-------- DATA SECTION --------

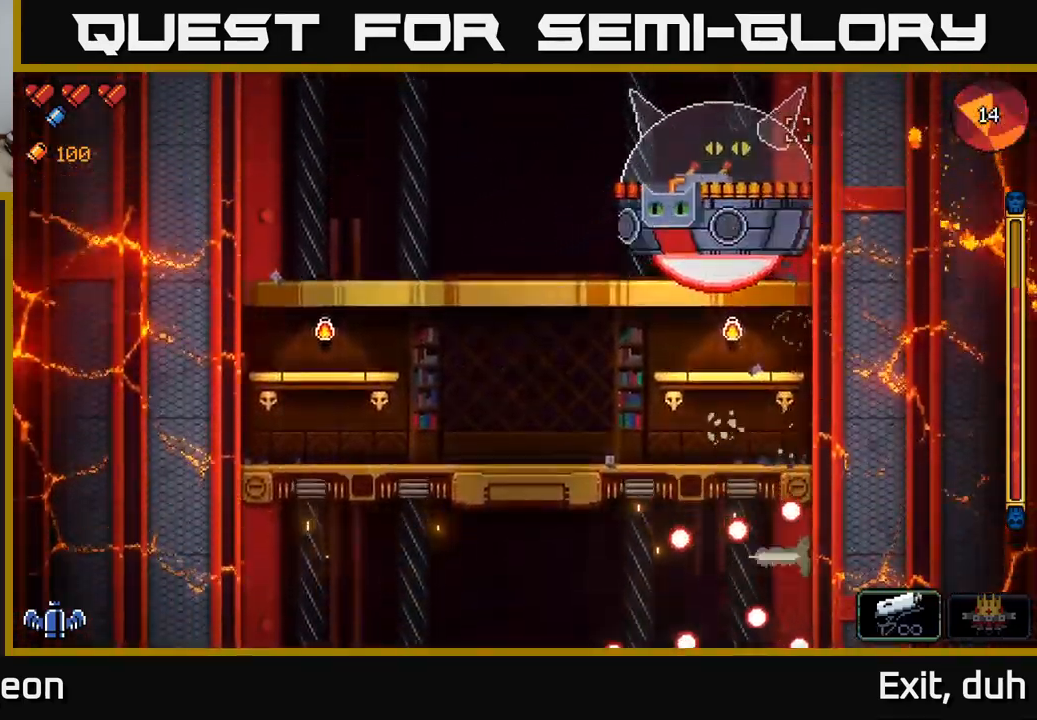
{"buttons": ["R2"], "left_stick": "left", "right_stick": "up-right", "events": []}
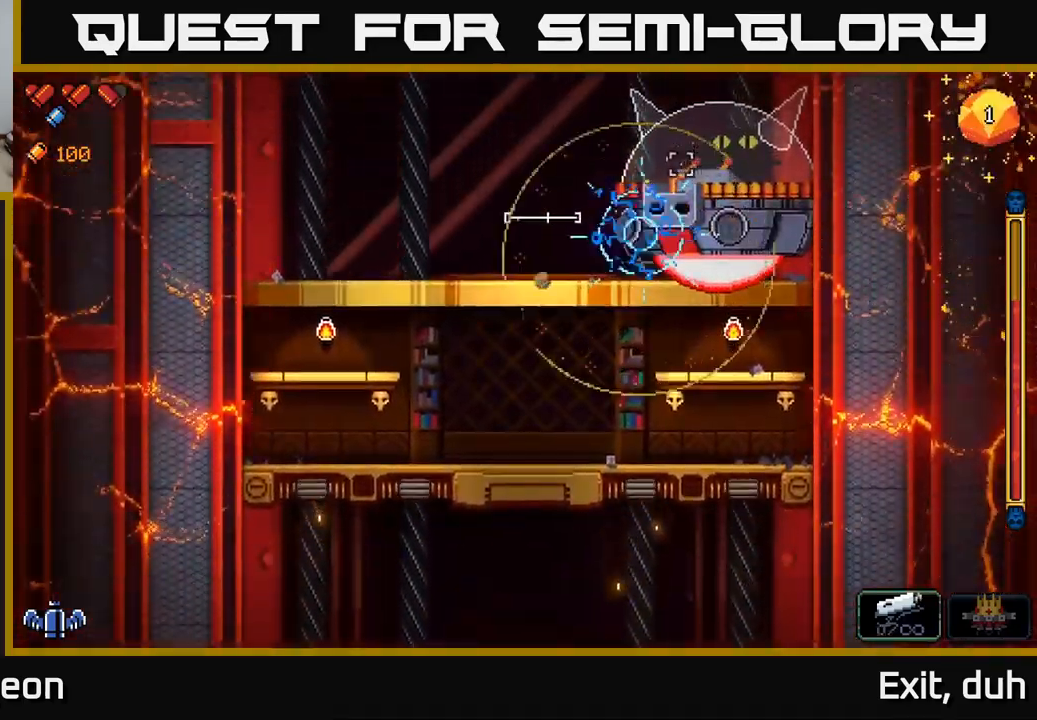
{"buttons": ["R2"], "left_stick": "left", "right_stick": "right", "events": [[83, "right_stick", "right"], [200, "left_stick", "right"], [350, "left_stick", "left"]]}
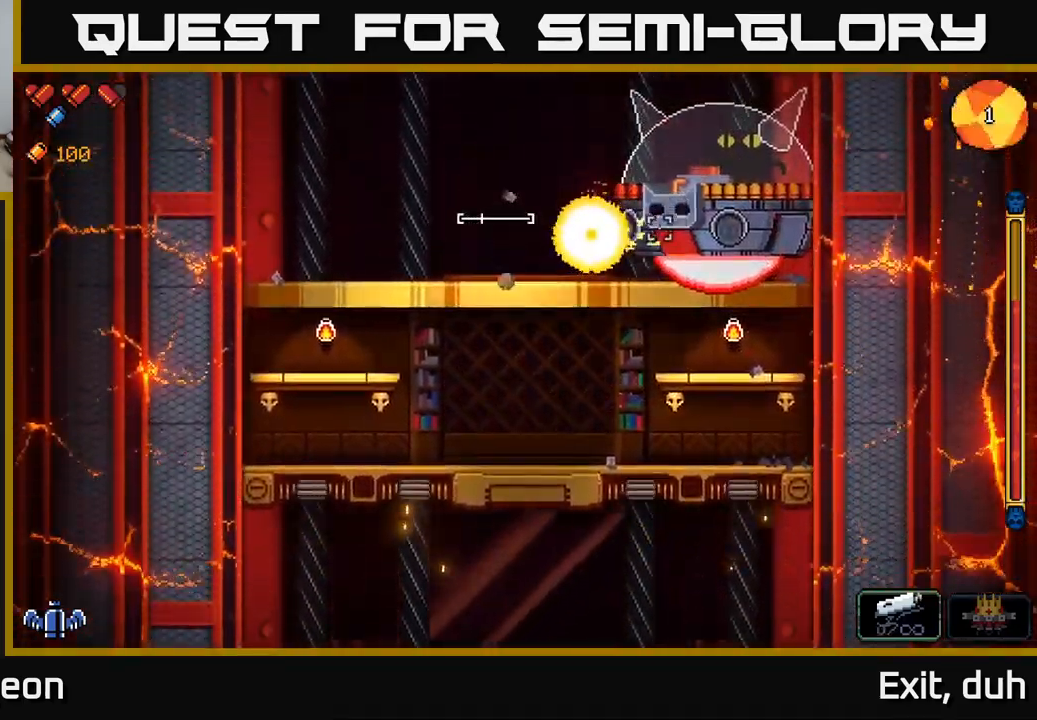
{"buttons": ["R2"], "left_stick": "up", "right_stick": "right", "events": [[484, "left_stick", "up"]]}
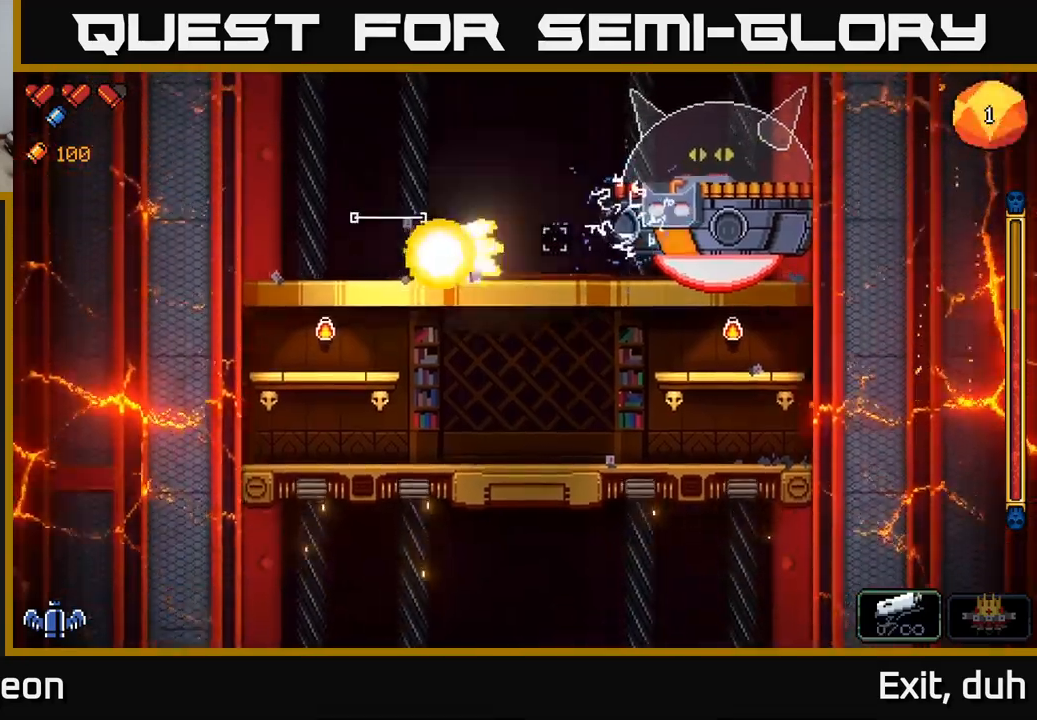
{"buttons": ["R2"], "left_stick": "right", "right_stick": "right", "events": [[84, "left_stick", "left"], [417, "left_stick", "center"], [467, "left_stick", "right"]]}
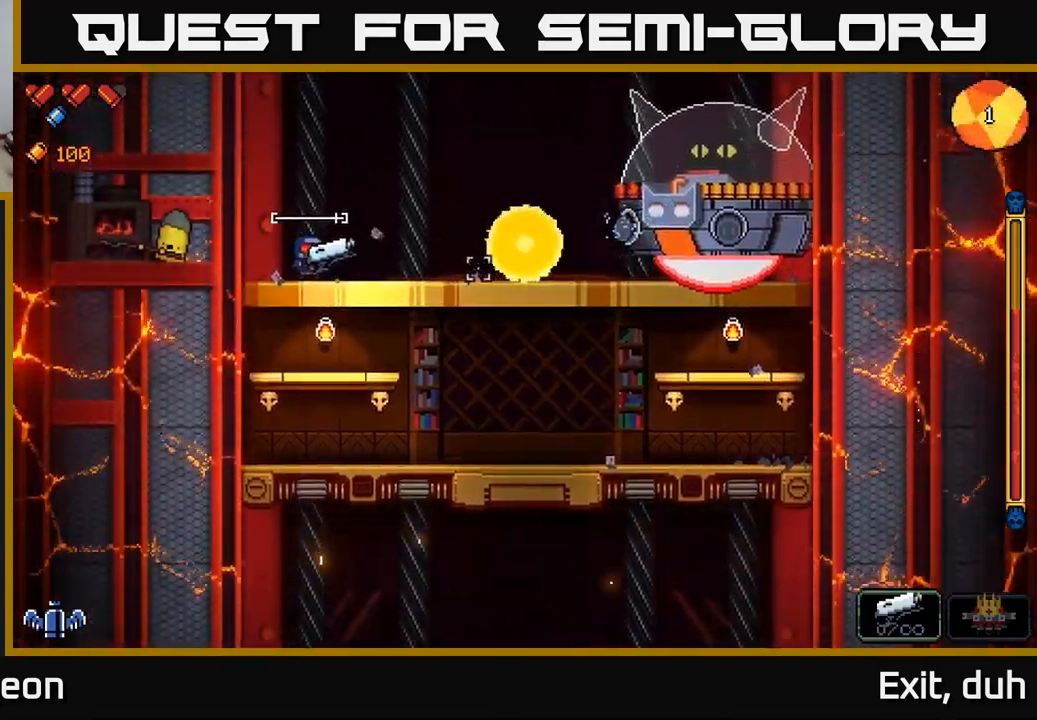
{"buttons": ["R2"], "left_stick": "center", "right_stick": "right", "events": [[117, "left_stick", "center"]]}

--------

▶ WHAT YOU NEED TO DO: Whenever the string "center" turns up in a line above, copy that line out.

▶ SOLUTION TO THIS TASK:
{"buttons": ["R2"], "left_stick": "right", "right_stick": "right", "events": [[84, "left_stick", "left"], [417, "left_stick", "center"], [467, "left_stick", "right"]]}
{"buttons": ["R2"], "left_stick": "center", "right_stick": "right", "events": [[117, "left_stick", "center"]]}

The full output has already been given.